§ DIRECTIONS FOR THIS TASK
I'd ask you to write out the lines below exactly, with no images.

Stored entries
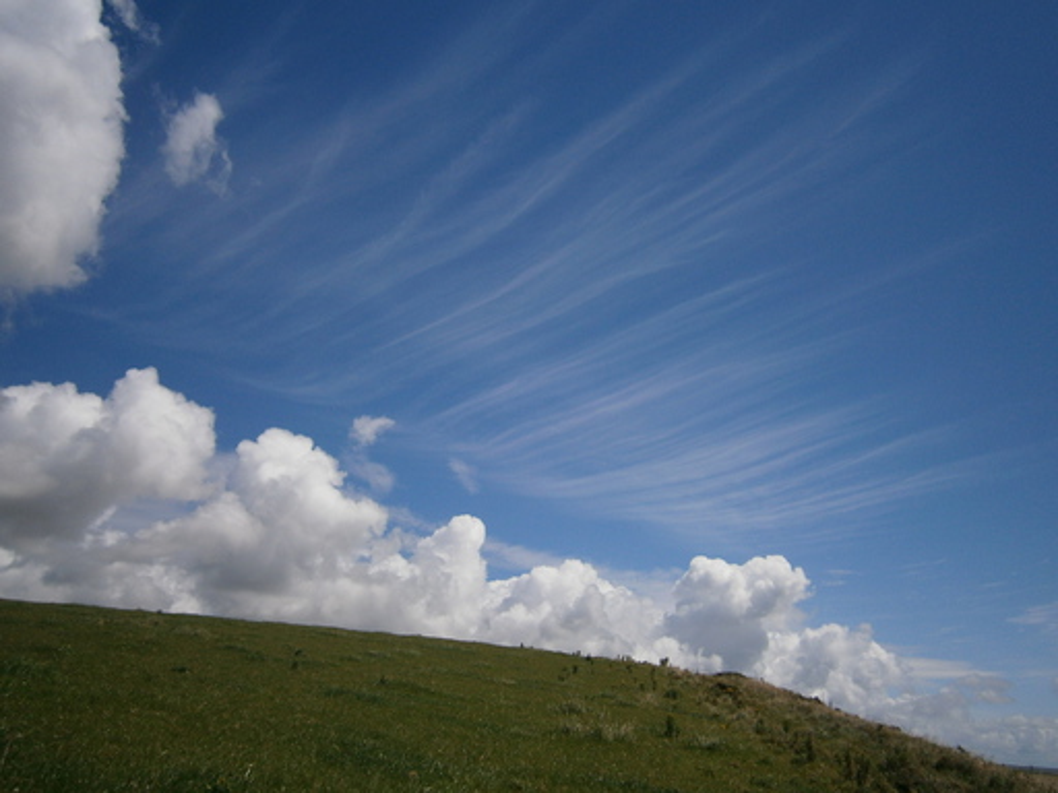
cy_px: 396
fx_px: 947
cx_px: 529
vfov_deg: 45.4
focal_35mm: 31
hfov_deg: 58.4
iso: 80
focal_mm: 5.5
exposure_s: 1/400
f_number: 8.3
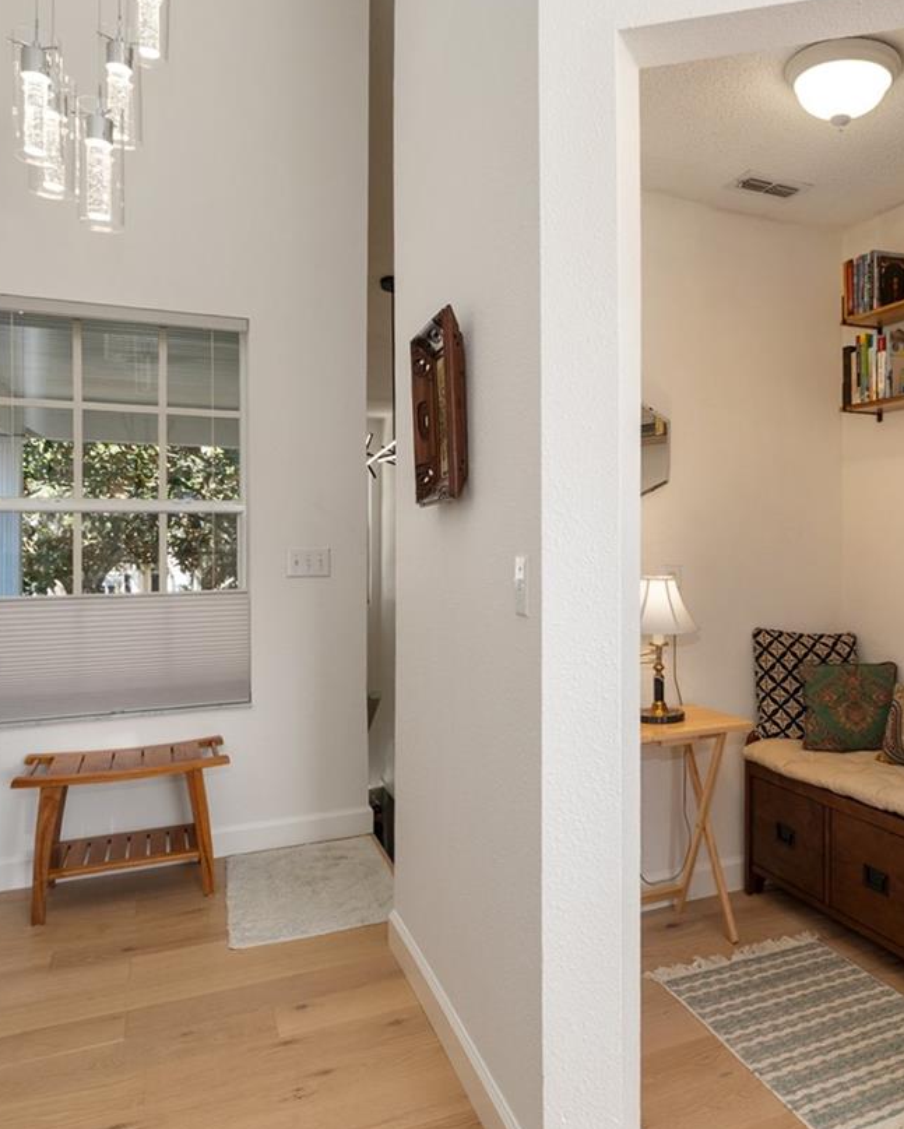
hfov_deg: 52.7
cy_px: 551
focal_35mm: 26
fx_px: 869
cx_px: 672
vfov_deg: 66.0
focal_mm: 14
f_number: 7.1
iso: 400
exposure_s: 1/15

§ FINISHED EXERCISE
cy_px: 396
fx_px: 947
cx_px: 529
vfov_deg: 45.4
focal_35mm: 31
hfov_deg: 58.4
iso: 80
focal_mm: 5.5
exposure_s: 1/400
f_number: 8.3
hfov_deg: 52.7
cy_px: 551
focal_35mm: 26
fx_px: 869
cx_px: 672
vfov_deg: 66.0
focal_mm: 14
f_number: 7.1
iso: 400
exposure_s: 1/15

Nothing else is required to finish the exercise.